Surface Modification

Surface modification involves altering the physical or chemical properties of the particle surface to facilitate coupling. These modifications might be used in conjunction with covalent or non-covalent methods.

  • Advantages
    • Surface modification can help improve particle dispersion, stability, and conjugation efficiency.
    • Allows for control over particle size and surface chemistry to optimize the coupling process.
  • Disadvantages
    • Surface modifications can add complexity to the production process.
    • Requires high-quality control to ensure consistency.
  • Common Techniques
    • Polymer coating: Coating particles with polymers like polyethylene glycol (PEG) can reduce aggregation, enhance stability, and provide reactive groups for coupling.
    • Silica coating: Silica particles are often coated with functionalized silanes to facilitate biomolecule conjugation.

Particles

Gold Nanoparticle Coupling

  • Gold nanoparticles (AuNPs) are the most widely used particles for lateral flow tests due to their distinctive red color, which is visible even at low concentrations. The surface of these nanoparticles is usually not functionalized, thus binding to these particles is non-covalent.   Usually, a 40 nm particle is used as the optimal gold nanoparticle.

Surface Modified Gold Nanoparticle Coupling

  • Gold nanoparticles are now commercially available with a Carboxy modified surface thus allowing the attachment of biomolecules through covalent bonding or using linker molecules as described above. 

Polystyrene Microspheres (Latex Particles) Coupling

  • Polystyrene microspheres, commonly called latex particles, are used as an alternative to gold nanoparticles. These particles are commercially available with the surface of the microspheres functionalized with amine, sulfo or carboxyl groups, allowing the attachment of biomolecules through covalent bonding or using linker molecules as described above.  They are available in a variety of colors offering line differentiation by color. They offer the advantages of covalently coupled particles:  high stability, strong and irreversible attachment and the ability to bind various biomolecules. Most often, the particle size of choice is 300 to 400 nm.

━━━━━━━━

§ **Work request**
Write out the passage on surface modification and particle coupling in full, word for word, from its first line to its last.

━━━━━━━━

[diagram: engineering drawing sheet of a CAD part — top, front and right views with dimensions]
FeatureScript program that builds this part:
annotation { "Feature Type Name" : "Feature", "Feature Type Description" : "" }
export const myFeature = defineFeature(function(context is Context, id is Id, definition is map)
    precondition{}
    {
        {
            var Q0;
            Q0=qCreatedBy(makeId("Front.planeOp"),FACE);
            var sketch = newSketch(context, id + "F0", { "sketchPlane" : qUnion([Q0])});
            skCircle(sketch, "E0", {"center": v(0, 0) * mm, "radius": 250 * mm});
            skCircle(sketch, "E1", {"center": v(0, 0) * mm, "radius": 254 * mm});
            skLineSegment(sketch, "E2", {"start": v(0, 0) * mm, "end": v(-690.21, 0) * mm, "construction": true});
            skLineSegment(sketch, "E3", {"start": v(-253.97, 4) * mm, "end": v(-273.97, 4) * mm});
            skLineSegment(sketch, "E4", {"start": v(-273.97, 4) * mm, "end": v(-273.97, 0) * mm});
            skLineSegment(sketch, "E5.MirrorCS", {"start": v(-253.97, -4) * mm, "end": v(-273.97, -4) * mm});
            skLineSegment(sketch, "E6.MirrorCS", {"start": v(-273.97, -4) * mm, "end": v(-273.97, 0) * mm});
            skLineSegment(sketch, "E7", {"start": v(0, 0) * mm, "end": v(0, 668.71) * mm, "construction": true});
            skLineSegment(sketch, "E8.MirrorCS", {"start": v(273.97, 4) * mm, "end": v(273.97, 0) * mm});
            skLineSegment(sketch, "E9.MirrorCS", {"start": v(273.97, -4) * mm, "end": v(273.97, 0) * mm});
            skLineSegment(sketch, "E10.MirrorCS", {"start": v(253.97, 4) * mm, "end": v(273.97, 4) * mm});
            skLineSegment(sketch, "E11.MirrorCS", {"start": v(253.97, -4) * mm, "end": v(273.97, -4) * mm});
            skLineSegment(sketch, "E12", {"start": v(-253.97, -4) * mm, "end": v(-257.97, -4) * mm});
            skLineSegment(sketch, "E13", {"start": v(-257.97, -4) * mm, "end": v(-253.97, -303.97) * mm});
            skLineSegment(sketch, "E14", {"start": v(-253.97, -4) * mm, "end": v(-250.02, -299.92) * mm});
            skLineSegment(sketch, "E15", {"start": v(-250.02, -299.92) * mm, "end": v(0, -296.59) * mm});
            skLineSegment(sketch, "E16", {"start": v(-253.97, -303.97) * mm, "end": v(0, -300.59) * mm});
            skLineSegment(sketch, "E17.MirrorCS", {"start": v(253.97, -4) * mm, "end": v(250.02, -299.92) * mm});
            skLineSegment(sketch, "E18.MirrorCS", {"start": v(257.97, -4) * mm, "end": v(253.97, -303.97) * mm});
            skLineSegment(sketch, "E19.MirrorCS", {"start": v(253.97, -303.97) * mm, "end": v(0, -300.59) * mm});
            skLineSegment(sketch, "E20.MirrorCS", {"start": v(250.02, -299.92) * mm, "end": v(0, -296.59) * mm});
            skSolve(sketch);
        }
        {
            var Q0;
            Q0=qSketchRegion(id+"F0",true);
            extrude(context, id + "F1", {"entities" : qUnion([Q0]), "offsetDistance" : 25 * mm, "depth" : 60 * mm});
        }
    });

━━━━━━━━

§ **Exercise solution**
Surface Modification

Surface modification involves altering the physical or chemical properties of the particle surface to facilitate coupling. These modifications might be used in conjunction with covalent or non-covalent methods.

  • Advantages
    • Surface modification can help improve particle dispersion, stability, and conjugation efficiency.
    • Allows for control over particle size and surface chemistry to optimize the coupling process.
  • Disadvantages
    • Surface modifications can add complexity to the production process.
    • Requires high-quality control to ensure consistency.
  • Common Techniques
    • Polymer coating: Coating particles with polymers like polyethylene glycol (PEG) can reduce aggregation, enhance stability, and provide reactive groups for coupling.
    • Silica coating: Silica particles are often coated with functionalized silanes to facilitate biomolecule conjugation.

Particles

Gold Nanoparticle Coupling

  • Gold nanoparticles (AuNPs) are the most widely used particles for lateral flow tests due to their distinctive red color, which is visible even at low concentrations. The surface of these nanoparticles is usually not functionalized, thus binding to these particles is non-covalent.   Usually, a 40 nm particle is used as the optimal gold nanoparticle.

Surface Modified Gold Nanoparticle Coupling

  • Gold nanoparticles are now commercially available with a Carboxy modified surface thus allowing the attachment of biomolecules through covalent bonding or using linker molecules as described above. 

Polystyrene Microspheres (Latex Particles) Coupling

  • Polystyrene microspheres, commonly called latex particles, are used as an alternative to gold nanoparticles. These particles are commercially available with the surface of the microspheres functionalized with amine, sulfo or carboxyl groups, allowing the attachment of biomolecules through covalent bonding or using linker molecules as described above.  They are available in a variety of colors offering line differentiation by color. They offer the advantages of covalently coupled particles:  high stability, strong and irreversible attachment and the ability to bind various biomolecules. Most often, the particle size of choice is 300 to 400 nm.